Armenia appeared to be awash with cherry blossoms when I visited in April. This photo was taken at Tatev Monastery which can be accessed by cable car.
The authors have described what looks to be a promising approach to calculation of molecular energies. Is it AI in the context of drug discovery? I would say, "no, or at least no more so than the QSPR and QSAR models that have been around for decades". Will it transform computational drug discovery? I would say, "probably not". Now I realize that you're thinking that I'm a complete Luddite (especially given my blinkered skepticism of the drug design metrics introduced by Pharma's Finest Minds) but I can legitimately claim to have exploited knowledge of ligand conformational energy in a real discovery project. I say "probably not" simply because drug designers have been able to calculate molecular energy for many years although I concede that the SOSOF (same old shit only faster) label would be unfair. That said, I would expect faster, more accurate and more widely applicable methods to calculate molecular energy to prove very useful in computational drug discovery.

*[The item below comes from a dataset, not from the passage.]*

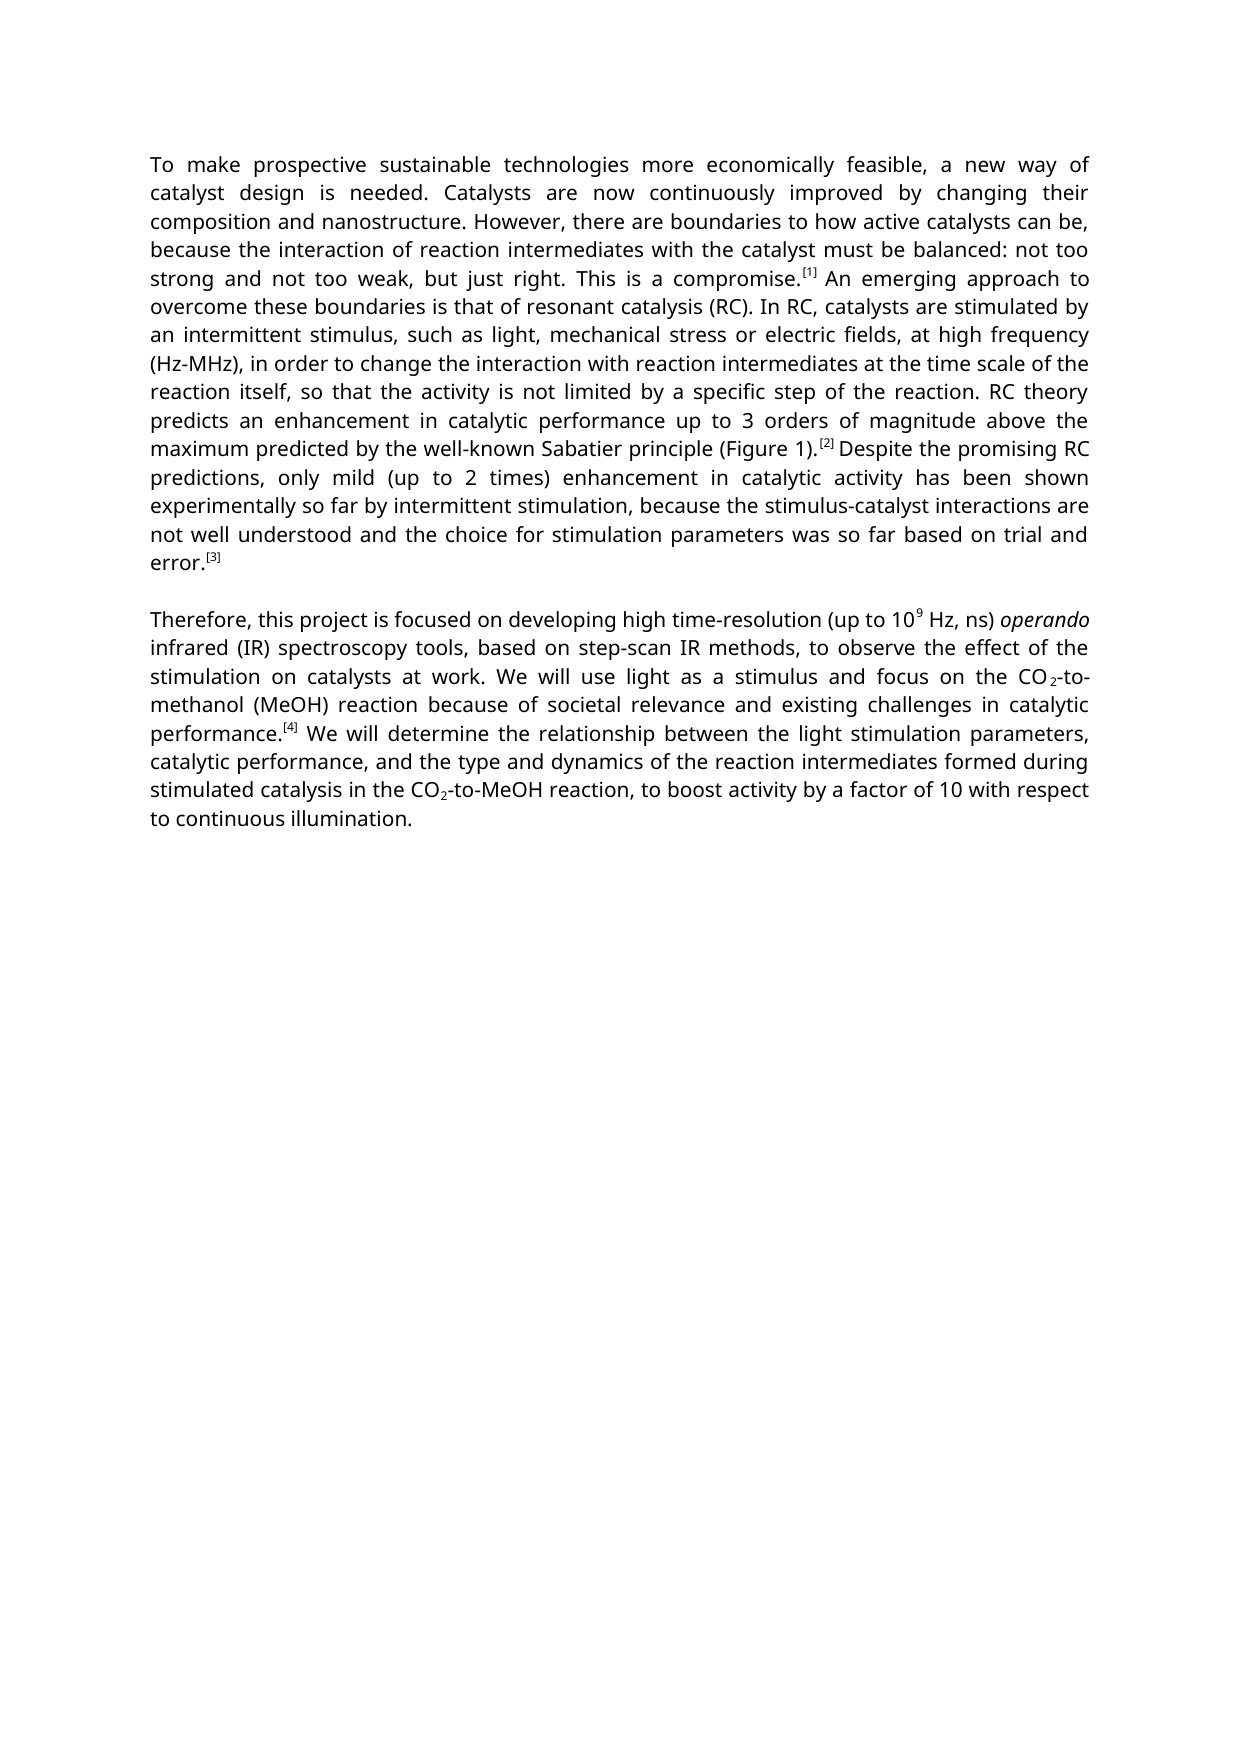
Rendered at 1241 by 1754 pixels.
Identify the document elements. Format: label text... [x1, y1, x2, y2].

However, utility is a necessary, but not sufficient, condition for transformation.
Geghard Monastery was carved from the rock
So I'll finish with some advice for those who manage (or, if you prefer, lead) drug discovery. Suppose that you've got some folk trying to sell you an AI-based system for drug design. Start by getting them to articulate their understanding of the problems that you face. If they don't understand your problems then why should you believe their solutions? Look them in the eye when you say "unbound intracellular concentration" to see if you can detect signs of glazing over. In particular, be wary of crude scare tactics such as the suggestion that those medicinal chemists that don't use AI will lose their jobs to medicinal chemists who do use AI. If the terrors of being left behind by the Fourth Industrial Revolution are invoked then consider deploying the conference room furniture that you bought on eBay from Ernst Stavro Blofeld Associates.
Selfie with MiG-21 (apparently Artem's favorite) at the Mikoyan Brothers Museum in Sanahin where the brothers grew up. Anastas was even more famous than his brother and played a key role in defusing the Cuban Missile Crisis.